Pada tahun 2016, Trump secara terkenal mengejek postur fisik Rubio, menyebutnya “Little Marco”. Di sisi Rubio, ia mencela saingannya, menyebutnya “Trump Tangan Kecil”.
Dibandingkan dengan atasannya yang akan segera, Rubio lebih cenderung menjadi seorang intervensionis tradisional dalam hal kebijakan luar negeri, memperjuangkan pendekatan yang berorientasi pada konflik luar negeri sedangkan kebijakan luar negeri Trump berfokus pada menghindari intervensi militer di luar negeri.
Ini, kadang-kadang, membuat Rubio secara terbuka mengritik kebijakan luar negeri Trump, termasuk pada tahun 2019 ketika ia menuduh presiden saat itu “mengabaikan” upaya militer AS di Suriah sebelum “sepenuhnya selesai.”
Rubio memimpin sekelompok orang Amerika keturunan Kuba yang berpandangan sama di Kongres yang berusaha mendorong kebijakan luar negeri AS di Amerika Latin ke arah yang lebih konservatif.
“Tirani di Havana, Caracas, dan Managua tidak akan tidur malam ini,” tulis seorang rekan Republikan Amerika keturunan Kuba dari Miami, Anggota DPR Carlos Gimenez dalam sebuah posting di X. “Hari-hari mereka sudah dihitung mundur.
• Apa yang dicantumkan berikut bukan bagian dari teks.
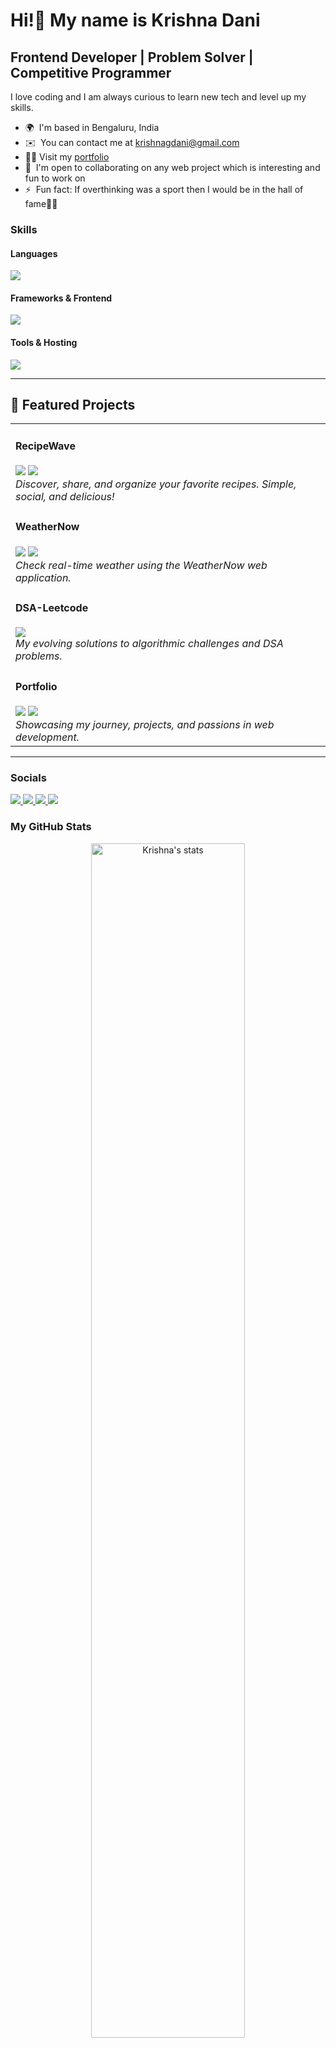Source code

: <!--![Animation - 1736054663273](https://github.com/user-attachments/assets/65a14f3d-e79c-45ee-a619-a92688b3b944)-->
# Hi!👋 [](https://user-images.githubusercontent.com/18350557/176309783-0785949b-9127-417c-8b55-ab5a4333674e.gif) My name is Krishna Dani

<h2>Frontend Developer | Problem Solver | Competitive Programmer</h2>

I love coding and I am always curious to learn new tech and level up my skills.

-   🌍  I'm based in Bengaluru, India
-   ✉️  You can contact me at [krishnagdani@gmail.com](mailto:krishnagdani@gmail.com)
-   👨‍💻  Visit my [portfolio](https://my-portfolio-website-green-alpha.vercel.app)
-   🤝  I'm open to collaborating on any web project which is interesting and fun to work on
-   ⚡  Fun fact: If overthinking was a sport then I would be in the hall of fame😶‍🌫️

### Skills

#### Languages

<p align="left">
    <img src="https://go-skill-icons.vercel.app/api/icons?i=cpp,html,css,js,python,java" />
</p>

#### Frameworks & Frontend

<p align="left">
    <img src="https://go-skill-icons.vercel.app/api/icons?i=react,tailwind,bootstrap" />
</p>

#### Tools & Hosting

<p align="left">
    <img src="https://go-skill-icons.vercel.app/api/icons?i=git,github,postman,figma,vscode,vercel" />
</p>

---

## 🚀 Featured Projects

<table>
  <tr>
    <td>
      <h4>RecipeWave</h4>
      <a href="https://github.com/krishnadani/recipewave"><img src="https://img.shields.io/badge/GitHub-100000?logo=github&logoColor=white&style=for-the-badge"/></a>
      <a href="https://recipewave.vercel.app"><img src="https://img.shields.io/badge/Live%20Demo-00C7B7?style=for-the-badge"/></a>
      <br>
      <em>Discover, share, and organize your favorite recipes. Simple, social, and delicious!</em>
    </td>
  </tr>
  <tr>
    <td>
      <h4>WeatherNow</h4>
      <a href="https://github.com/krishnadani/weather-now"><img src="https://img.shields.io/badge/GitHub-100000?logo=github&logoColor=white&style=for-the-badge"/></a>
      <a href="https://weather-now-lovat-five.vercel.app"><img src="https://img.shields.io/badge/Live%20Demo-00C7B7?style=for-the-badge"/></a>
      <br>
      <em>Check real-time weather using the WeatherNow web application.</em>
    </td>
  </tr>
  <tr>
    <td>
      <h4>DSA-Leetcode</h4>
      <a href="https://github.com/krishnadani/DSA-Leetcode"><img src="https://img.shields.io/badge/GitHub-100000?logo=github&logoColor=white&style=for-the-badge"/></a>
      <br>
      <em>My evolving solutions to algorithmic challenges and DSA problems.</em>
    </td>
  </tr>
  <tr>
    <td>
      <h4>Portfolio</h4>
      <a href="https://github.com/krishnadani/portfolio-web"><img src="https://img.shields.io/badge/GitHub-100000?logo=github&logoColor=white&style=for-the-badge"/></a>
      <a href="https://my-portfolio-website-green-alpha.vercel.app"><img src="https://img.shields.io/badge/Live%20Demo-00C7B7?style=for-the-badge"/></a>
      <br>
      <em>Showcasing my journey, projects, and passions in web development.</em>
    </td>
  </tr>
</table>

---

### Socials

<p align="left">
    <a href="https://github.com/krishnadani" target="_blank" rel="noreferrer">
        <img src="https://go-skill-icons.vercel.app/api/icons?i=github" />
    </a>
    <a href="https://www.linkedin.com/in/krishnagdani/" target="_blank" rel="noreferrer">
        <img src="https://go-skill-icons.vercel.app/api/icons?i=linkedin" />
    </a>
    <a href="mailto:krishnagdani@gmail.com" target="_blank" rel="noreferrer">
        <img src="https://go-skill-icons.vercel.app/api/icons?i=gmail" />
    </a>
    <a href="https://my-portfolio-website-green-alpha.vercel.app" target="_blank" rel="noreferrer">
        <img src="https://go-skill-icons.vercel.app/api/icons?i=vercel" />
    </a>
</p>

### My GitHub Stats

<div align="center">
  <img src="https://github-readme-stats.vercel.app/api?username=krishnadani&hide_title=false&hide_rank=false&show_icons=true&include_all_commits=true&count_private=true&disable_animations=false&theme=react&locale=en&hide_border=true&order=1&title_color=0891b2&text_color=ffffff&icon_color=0891b2&bg_color=22272e" alt="Krishna's stats" width="70%"/>
  <img src="https://streak-stats.demolab.com?user=krishnadani&locale=en&mode=daily&theme=react&hide_border=true&border_radius=5&order=3&stroke=ffffff&background=22272e&ring=0891b2&fire=0891b2&currStreakNum=ffffff&currStreakLabel=0891b2&sideNums=ffffff&sideLabels=ffffff&dates=ffffff" alt="Krishna's streak" width="70%"/>
  <img src="https://github-readme-stats.vercel.app/api/top-langs?username=krishnadani&locale=en&hide_title=false&layout=compact&card_width=320&langs_count=6&theme=react&hide_border=true&order=2&title_color=0891b2&text_color=ffffff&icon_color=0891b2&bg_color=22272e" alt="Top Languages" width="70%"/>
  <img src="https://github-readme-activity-graph.vercel.app/graph?username=krishnadani&radius=16&theme=react&area=true&order=5&hide_border=true" alt="activity-graph" />
</div>
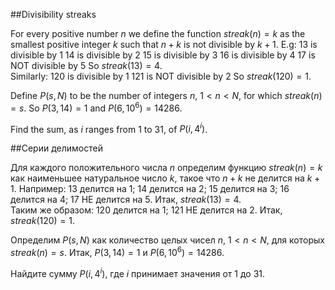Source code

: ##Divisibility streaks


For every positive number $n$ we define the function  $streak(n)=k$   as the smallest positive integer $k$ such that $n+k$ is not divisible by $k+1$.
E.g:
13 is divisible by 1 
14 is divisible by 2 
15 is divisible by 3 
16 is divisible by 4 
17 is NOT divisible by 5 
So $streak(13) = 4$.  
Similarly:
120 is divisible by 1 
121 is NOT divisible by 2 
So $streak(120) = 1$.


Define $P(s, N)$ to be the number of integers $n$, $1 < n < N$, for which $streak(n) = s$.
So $P(3, 14) = 1$ and $P(6, 10^6) = 14286$.


Find the sum, as $i$ ranges from 1 to 31, of $P(i, 4^i)$.

##Серии делимостей


Для каждого положительного числа $n$ определим функцию $streak(n)=k$ как наименьшее натуральное число $k$, такое что $n+k$ не делится на $k+1$.
Например:
13 делится на 1;
14 делится на 2;
15 делится на 3;
16 делится на 4;
17 НЕ делится на 5.
Итак, $streak(13) = 4$.  
Таким же образом:
120 делится на 1;
121 НЕ делится на 2.
Итак, $streak(120) = 1$.


Определим $P(s, N)$ как количество целых чисел $n$, $1 < n < N$, для которых $streak(n) = s$.
Итак, $P(3, 14) = 1$ и $P(6, 10^6) = 14286$.


Найдите сумму $P(i, 4^i)$, где $i$ принимает значения от 1 до 31.


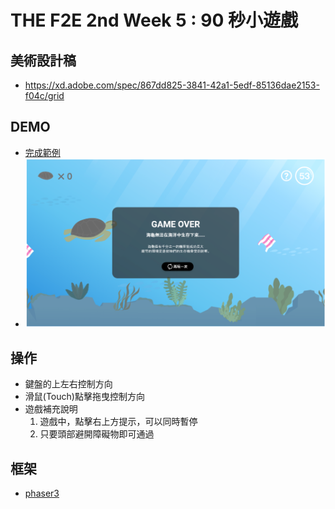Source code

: # THE F2E 2nd Week 5 : 90 秒小遊戲

## 美術設計稿
- https://xd.adobe.com/spec/867dd825-3841-42a1-5edf-85136dae2153-f04c/grid

## DEMO
 - [完成範例](https://guanwha.github.io/f2e2019-week5-90sgamesimple/)
 - ![sparkles](readme/snapshot_1.png)

## 操作
 - 鍵盤的上左右控制方向
 - 滑鼠(Touch)點擊拖曳控制方向
 - 遊戲補充說明
    1. 遊戲中，點擊右上方提示，可以同時暫停
    2. 只要頭部避開障礙物即可通過

## 框架
 - [phaser3](https://phaser.io/)
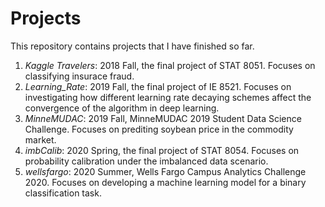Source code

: # Projects

This repository contains projects that I have finished so far.
1. *Kaggle Travelers*: 2018 Fall, the final project of STAT 8051. Focuses on classifying insurace fraud.
2. *Learning_Rate*: 2019 Fall, the final project of IE 8521. Focuses on investigating how different learning rate decaying schemes affect the convergence of the algorithm in deep learning.
3. *MinneMUDAC*: 2019 Fall, MinneMUDAC 2019 Student Data Science Challenge. Focuses on prediting soybean price in the commodity market.
4. *imbCalib*: 2020 Spring, the final project of STAT 8054. Focuses on probability calibration under the imbalanced data scenario.
5. *wellsfargo*: 2020 Summer, Wells Fargo Campus Analytics Challenge 2020. Focuses on developing a machine learning model for a binary classification task.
Waktunya sudah habis.”
Meluruskan dengan Trump
Namun, dalam beberapa tahun terakhir, para ahli mengatakan, Rubio telah melembutkan sikapnya untuk bersesuaian dengan Trump.
“Rubio adalah seorang politikus yang fleksibel dan pragmatis yang telah menyesuaikan diri dengan kebangkitan Presiden Trump,” kata Paul Musgrave, profesor hubungan pemerintah di Universitas Georgetown di Qatar, kepada Al Jazeera.
Dalam bulan-bulan awal setelah invasi penuh Rusia pada Februari 2022, misalnya, Rubio menggunakan media sosial untuk dengan giat memobilisasi dukungan untuk Ukraina di antara warga Amerika. Dia menyebut Presiden Rusia Vladimir Putin “seorang pembunuh” dan mempertanyakan kesehatan mentalnya – sebuah perbedaan signifikan dari pendekatan yang kadang-kadang tunduk Trump terhadap pemimpin Rusia.
Dalam wawancara terbaru, Rubio menyarankan Ukraina perlu mencari “penyelesaian negosiasi” dengan Rusia, dan dia salah satu dari 15 senator Republik yang memberikan suara menolak paket bantuan militer untuk Ukraina yang disetujui pada bulan April.
Namun beberapa pengikut setia Trump melihat Rubio dengan kecurigaan.
Shihab Rattansi Al Jazeera melaporkan bahwa telah terjadi “kegemparan” di kalangan beberapa pendukung paling vokal presiden terpilih atas penunjukan Rubio.
“Orang ini dilihat dengan kecurigaan besar di antara basis Trump, tetapi pada saat yang sama, dia tentu saja telah menaklukkan Donald Trump,” kata Rattansi.